Monday, January 17, 2011

Walking with Sarah

Glenn and I were at Oasis this morning, touching on multiple topics. I brought up Shining Path and Dr. Guzman, having seen a 1900s documentary recently, courtesy of Laughing Horse entitled You Must Tell the World... by the International Emergency Committee to Defend the Life of Dr. Abimael Guzman.

Not unlike in this Ann Sang Suu Kyi bio I've been reading recently, the voice of the narrator has a hard time staying in the past tense as we approach the then present (late 1990s).

But by now it's over ten years later and Peruvian president Fujimori himself has been confined to quarters, after having his own TV show and being a popular leader. Mandela has been a head of state. Revolution keeps happening.

Sarah is a member of the BH household, is of the canine species. She's literally a bitch, which is not a put down, and in fox world translates to "vixen", which even some humans will cop to being (proud as they are).
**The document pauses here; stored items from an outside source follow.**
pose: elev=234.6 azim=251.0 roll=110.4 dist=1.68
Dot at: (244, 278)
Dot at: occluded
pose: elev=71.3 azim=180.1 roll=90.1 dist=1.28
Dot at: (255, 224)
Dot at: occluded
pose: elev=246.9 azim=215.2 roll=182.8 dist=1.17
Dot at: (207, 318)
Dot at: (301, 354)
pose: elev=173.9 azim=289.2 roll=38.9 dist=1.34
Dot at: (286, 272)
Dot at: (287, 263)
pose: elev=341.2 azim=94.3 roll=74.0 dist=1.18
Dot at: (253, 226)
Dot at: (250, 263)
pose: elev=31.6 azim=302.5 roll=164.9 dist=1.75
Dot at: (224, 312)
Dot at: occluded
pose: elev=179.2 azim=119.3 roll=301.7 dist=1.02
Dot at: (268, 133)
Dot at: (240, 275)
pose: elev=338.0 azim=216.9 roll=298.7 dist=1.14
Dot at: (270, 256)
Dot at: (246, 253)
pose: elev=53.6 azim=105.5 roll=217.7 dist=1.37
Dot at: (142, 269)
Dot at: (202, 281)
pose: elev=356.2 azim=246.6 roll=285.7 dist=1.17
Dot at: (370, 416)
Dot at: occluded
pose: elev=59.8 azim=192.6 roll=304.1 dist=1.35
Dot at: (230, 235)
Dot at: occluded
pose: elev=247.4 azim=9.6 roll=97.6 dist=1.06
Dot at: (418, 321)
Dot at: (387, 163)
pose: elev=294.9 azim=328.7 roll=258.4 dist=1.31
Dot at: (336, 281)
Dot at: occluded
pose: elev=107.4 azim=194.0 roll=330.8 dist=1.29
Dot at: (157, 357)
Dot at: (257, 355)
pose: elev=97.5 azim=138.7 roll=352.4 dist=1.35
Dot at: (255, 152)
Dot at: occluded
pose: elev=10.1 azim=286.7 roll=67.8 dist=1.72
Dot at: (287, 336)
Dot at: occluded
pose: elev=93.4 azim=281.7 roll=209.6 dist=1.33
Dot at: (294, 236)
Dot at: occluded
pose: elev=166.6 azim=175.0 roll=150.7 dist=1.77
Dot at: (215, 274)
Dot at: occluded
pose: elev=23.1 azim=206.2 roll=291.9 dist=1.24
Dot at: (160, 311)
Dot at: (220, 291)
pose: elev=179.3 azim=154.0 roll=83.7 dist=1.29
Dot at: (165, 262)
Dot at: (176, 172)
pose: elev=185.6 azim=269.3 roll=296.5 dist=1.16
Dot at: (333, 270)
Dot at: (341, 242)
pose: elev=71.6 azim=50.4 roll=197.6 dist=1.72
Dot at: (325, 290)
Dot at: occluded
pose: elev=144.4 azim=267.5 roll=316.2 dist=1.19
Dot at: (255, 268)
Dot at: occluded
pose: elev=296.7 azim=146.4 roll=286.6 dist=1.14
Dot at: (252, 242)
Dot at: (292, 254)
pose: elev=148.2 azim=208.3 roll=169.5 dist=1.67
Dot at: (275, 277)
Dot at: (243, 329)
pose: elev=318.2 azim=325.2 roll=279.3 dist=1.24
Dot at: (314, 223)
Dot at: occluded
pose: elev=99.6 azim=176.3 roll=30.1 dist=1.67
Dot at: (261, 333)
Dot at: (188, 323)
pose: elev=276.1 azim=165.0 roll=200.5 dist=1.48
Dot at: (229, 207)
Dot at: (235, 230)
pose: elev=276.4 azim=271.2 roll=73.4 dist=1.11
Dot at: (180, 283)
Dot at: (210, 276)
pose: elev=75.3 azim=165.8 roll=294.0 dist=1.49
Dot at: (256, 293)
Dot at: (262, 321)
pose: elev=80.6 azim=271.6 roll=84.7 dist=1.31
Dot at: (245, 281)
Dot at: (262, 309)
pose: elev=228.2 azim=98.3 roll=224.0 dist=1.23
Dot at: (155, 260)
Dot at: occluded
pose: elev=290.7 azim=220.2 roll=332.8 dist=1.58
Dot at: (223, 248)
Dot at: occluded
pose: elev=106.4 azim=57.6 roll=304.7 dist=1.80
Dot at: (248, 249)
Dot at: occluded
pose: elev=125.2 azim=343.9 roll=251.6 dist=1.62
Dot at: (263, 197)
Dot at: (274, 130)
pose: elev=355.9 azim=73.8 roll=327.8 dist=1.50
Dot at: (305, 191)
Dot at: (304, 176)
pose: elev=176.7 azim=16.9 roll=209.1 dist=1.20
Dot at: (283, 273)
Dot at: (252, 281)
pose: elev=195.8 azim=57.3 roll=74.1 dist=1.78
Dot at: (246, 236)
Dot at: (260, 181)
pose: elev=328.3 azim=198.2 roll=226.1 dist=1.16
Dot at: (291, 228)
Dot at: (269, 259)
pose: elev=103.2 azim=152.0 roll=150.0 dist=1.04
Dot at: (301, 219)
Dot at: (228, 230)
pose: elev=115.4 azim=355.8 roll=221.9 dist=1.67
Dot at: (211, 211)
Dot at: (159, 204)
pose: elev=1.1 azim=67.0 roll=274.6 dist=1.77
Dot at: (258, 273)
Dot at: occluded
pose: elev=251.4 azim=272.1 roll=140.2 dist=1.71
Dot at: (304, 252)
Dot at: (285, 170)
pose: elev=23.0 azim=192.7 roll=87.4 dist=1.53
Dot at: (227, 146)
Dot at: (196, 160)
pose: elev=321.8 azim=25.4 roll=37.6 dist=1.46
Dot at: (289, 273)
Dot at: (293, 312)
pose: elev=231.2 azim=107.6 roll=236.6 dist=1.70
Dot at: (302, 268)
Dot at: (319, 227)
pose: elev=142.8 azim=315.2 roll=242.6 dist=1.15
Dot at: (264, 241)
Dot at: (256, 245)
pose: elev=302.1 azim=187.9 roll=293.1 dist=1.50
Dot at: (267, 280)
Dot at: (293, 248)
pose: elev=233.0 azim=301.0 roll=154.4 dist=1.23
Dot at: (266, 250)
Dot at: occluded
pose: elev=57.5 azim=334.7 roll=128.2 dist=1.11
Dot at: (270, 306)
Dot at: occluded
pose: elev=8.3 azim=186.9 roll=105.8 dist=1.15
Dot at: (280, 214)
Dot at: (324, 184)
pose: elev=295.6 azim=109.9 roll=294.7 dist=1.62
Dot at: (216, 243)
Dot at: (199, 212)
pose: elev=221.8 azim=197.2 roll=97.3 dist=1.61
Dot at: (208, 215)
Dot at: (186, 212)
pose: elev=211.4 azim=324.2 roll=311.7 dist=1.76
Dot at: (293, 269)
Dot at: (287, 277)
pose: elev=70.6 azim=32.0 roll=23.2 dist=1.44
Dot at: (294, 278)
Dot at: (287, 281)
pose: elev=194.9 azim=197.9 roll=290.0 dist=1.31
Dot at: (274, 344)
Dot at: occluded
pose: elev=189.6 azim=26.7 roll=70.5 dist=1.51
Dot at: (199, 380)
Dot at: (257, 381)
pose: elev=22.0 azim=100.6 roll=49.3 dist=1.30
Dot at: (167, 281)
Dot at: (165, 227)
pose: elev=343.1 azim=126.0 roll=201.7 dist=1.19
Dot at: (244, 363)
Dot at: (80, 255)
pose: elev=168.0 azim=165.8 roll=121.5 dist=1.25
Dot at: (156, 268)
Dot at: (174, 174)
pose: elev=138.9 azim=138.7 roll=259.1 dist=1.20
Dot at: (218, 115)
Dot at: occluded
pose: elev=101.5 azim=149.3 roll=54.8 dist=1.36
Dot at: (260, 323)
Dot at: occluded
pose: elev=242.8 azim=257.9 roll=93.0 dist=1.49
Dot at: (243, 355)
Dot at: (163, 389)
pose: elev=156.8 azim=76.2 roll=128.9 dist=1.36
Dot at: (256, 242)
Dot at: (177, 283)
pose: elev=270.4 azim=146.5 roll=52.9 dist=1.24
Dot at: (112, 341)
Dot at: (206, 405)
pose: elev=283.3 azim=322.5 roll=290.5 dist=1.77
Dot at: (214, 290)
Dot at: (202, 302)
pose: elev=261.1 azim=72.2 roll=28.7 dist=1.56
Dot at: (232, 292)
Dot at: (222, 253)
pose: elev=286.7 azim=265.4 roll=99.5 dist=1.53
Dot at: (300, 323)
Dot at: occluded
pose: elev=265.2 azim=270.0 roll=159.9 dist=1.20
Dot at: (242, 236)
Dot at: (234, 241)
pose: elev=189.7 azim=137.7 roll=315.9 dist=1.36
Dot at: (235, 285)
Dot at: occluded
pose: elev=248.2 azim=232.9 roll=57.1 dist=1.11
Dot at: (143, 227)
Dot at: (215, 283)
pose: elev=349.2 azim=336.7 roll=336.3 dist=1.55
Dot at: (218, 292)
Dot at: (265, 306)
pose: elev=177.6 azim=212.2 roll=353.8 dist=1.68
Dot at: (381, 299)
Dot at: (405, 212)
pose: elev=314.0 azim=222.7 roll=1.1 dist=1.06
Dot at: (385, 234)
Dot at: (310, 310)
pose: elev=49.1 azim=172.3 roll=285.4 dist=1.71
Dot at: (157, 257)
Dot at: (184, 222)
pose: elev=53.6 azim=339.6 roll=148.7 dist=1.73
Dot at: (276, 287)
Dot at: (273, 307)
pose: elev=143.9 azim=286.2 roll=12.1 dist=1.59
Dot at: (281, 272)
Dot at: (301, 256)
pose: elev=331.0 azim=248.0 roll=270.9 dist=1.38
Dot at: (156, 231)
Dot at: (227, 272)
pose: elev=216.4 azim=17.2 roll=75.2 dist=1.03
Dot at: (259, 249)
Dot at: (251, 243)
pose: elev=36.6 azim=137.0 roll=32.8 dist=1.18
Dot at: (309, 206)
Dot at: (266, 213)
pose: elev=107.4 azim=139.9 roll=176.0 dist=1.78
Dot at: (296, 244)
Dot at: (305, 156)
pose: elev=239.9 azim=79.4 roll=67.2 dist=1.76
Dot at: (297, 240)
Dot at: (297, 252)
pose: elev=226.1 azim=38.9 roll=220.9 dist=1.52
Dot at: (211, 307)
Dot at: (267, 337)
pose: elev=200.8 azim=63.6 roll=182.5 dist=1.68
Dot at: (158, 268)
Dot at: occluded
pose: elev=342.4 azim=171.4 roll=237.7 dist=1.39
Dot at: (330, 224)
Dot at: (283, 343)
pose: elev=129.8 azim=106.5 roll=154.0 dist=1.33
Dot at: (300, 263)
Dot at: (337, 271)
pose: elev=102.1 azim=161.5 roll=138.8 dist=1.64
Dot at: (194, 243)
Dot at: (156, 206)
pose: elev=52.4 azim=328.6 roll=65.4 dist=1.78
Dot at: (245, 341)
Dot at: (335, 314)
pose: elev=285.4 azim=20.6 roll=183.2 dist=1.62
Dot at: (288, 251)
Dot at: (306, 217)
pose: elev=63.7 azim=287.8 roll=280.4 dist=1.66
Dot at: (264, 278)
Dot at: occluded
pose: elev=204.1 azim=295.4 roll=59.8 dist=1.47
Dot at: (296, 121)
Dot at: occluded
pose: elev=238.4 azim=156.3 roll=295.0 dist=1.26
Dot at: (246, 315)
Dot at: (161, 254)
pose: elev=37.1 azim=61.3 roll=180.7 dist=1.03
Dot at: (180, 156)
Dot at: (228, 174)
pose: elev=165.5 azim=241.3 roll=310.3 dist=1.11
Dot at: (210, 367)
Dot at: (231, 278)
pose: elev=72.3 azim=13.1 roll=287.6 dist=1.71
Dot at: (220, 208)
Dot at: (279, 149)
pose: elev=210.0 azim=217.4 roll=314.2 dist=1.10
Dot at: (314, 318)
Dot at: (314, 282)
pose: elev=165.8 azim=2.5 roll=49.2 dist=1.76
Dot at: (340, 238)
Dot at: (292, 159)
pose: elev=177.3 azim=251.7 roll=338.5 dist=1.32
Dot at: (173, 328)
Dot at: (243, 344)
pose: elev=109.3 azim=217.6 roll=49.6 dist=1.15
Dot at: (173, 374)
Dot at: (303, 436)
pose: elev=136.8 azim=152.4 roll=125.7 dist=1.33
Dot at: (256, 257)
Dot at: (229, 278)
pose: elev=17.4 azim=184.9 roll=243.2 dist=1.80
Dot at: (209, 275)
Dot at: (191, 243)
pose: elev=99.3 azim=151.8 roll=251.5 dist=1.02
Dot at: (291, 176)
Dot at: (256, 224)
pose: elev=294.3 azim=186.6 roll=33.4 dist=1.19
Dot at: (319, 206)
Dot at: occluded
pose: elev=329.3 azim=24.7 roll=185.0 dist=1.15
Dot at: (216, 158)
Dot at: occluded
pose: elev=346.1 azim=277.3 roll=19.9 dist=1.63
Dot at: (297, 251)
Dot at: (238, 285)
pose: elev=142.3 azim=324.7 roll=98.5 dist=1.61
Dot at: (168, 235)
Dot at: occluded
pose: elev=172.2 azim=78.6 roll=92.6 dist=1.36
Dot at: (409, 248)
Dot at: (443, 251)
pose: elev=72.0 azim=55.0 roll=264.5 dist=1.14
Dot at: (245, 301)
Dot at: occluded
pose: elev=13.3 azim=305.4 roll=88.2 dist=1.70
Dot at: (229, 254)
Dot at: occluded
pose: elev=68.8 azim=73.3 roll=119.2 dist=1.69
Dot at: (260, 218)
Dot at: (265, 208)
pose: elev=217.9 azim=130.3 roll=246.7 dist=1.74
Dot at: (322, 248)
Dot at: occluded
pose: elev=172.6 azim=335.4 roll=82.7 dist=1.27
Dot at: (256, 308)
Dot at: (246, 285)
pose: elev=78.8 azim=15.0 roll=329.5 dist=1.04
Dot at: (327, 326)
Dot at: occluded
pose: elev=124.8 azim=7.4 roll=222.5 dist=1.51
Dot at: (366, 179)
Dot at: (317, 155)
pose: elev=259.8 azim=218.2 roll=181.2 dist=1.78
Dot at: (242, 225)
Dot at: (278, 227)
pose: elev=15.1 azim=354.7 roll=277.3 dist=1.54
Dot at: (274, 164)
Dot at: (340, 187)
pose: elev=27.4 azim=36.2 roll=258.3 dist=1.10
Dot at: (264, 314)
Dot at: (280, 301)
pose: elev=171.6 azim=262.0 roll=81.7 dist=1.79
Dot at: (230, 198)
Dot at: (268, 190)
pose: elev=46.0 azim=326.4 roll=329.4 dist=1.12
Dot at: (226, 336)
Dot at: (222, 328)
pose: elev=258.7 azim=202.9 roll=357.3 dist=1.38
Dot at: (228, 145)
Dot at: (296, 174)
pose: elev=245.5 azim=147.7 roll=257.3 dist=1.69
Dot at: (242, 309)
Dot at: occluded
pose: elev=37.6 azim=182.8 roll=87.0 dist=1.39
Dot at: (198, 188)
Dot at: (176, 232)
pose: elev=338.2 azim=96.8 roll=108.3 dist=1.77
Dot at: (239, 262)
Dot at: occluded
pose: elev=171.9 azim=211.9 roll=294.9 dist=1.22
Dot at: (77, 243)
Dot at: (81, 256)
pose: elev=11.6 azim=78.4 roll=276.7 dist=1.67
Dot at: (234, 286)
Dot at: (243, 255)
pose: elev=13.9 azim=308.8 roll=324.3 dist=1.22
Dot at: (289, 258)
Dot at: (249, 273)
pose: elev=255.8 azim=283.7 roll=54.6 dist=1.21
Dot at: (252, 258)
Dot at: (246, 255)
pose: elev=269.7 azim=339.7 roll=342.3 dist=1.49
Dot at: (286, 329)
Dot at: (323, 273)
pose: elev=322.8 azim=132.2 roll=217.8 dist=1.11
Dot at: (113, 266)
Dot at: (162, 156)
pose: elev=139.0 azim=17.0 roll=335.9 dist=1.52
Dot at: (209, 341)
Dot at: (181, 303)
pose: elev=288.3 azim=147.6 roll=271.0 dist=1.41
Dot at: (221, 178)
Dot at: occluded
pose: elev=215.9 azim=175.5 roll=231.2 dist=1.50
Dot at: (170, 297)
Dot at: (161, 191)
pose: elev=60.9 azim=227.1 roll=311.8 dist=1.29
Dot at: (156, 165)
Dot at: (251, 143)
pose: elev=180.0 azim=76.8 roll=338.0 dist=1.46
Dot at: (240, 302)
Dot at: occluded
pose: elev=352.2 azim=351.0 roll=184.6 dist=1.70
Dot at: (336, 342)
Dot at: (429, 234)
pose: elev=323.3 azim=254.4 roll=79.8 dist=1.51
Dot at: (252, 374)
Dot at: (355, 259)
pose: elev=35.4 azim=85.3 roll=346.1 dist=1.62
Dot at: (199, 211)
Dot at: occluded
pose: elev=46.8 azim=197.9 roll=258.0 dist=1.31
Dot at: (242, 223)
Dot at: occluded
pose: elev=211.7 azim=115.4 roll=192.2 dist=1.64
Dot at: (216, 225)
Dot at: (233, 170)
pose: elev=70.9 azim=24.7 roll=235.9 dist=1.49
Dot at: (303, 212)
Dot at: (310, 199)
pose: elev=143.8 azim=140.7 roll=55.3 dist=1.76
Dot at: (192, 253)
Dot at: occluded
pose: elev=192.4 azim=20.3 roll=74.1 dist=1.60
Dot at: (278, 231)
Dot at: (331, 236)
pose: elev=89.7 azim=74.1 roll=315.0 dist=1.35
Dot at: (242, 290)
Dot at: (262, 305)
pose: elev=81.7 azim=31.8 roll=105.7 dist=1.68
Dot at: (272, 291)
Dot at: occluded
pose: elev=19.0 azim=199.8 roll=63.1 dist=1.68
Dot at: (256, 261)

I grew up thinking humans looked goofy in my early years, but gradually grew to be OK with this species.

The Laughing Horse documentary is valuable in that it provides a collation that's willing to side with Dr. Guzman and his Maoist views (including some Kurds, Filipinos, various human rights activists familiar with the Peruvian government's brutality), even though he's credited with 20K deaths. That's a small number compared to what the opposition will admit, but he doesn't embrace it. Besides, even China has turned on Mao, much as the USSR was turning on Stalin as it cracked apart (actually, it had turned awhile before that).

Navigating a revolution in terms of retired philosophers is a risky business. You forget why it's all about some dead chino and/or white guy euro-anglo or whatever the hell. At least Bob doesn't age, and/or at least he has a long half-life (esoteric insider allusion).

I'm sorry Portland doesn't appreciate Laughing Horse more, and it's astounding video collection. Talk about hard to find! It's all very well to make fun of this place on Portlandia, but how about paying attention to the heritage? I doubt PSU has anything like it. If I were a professor, we'd be mining this goldmine, that's for sure.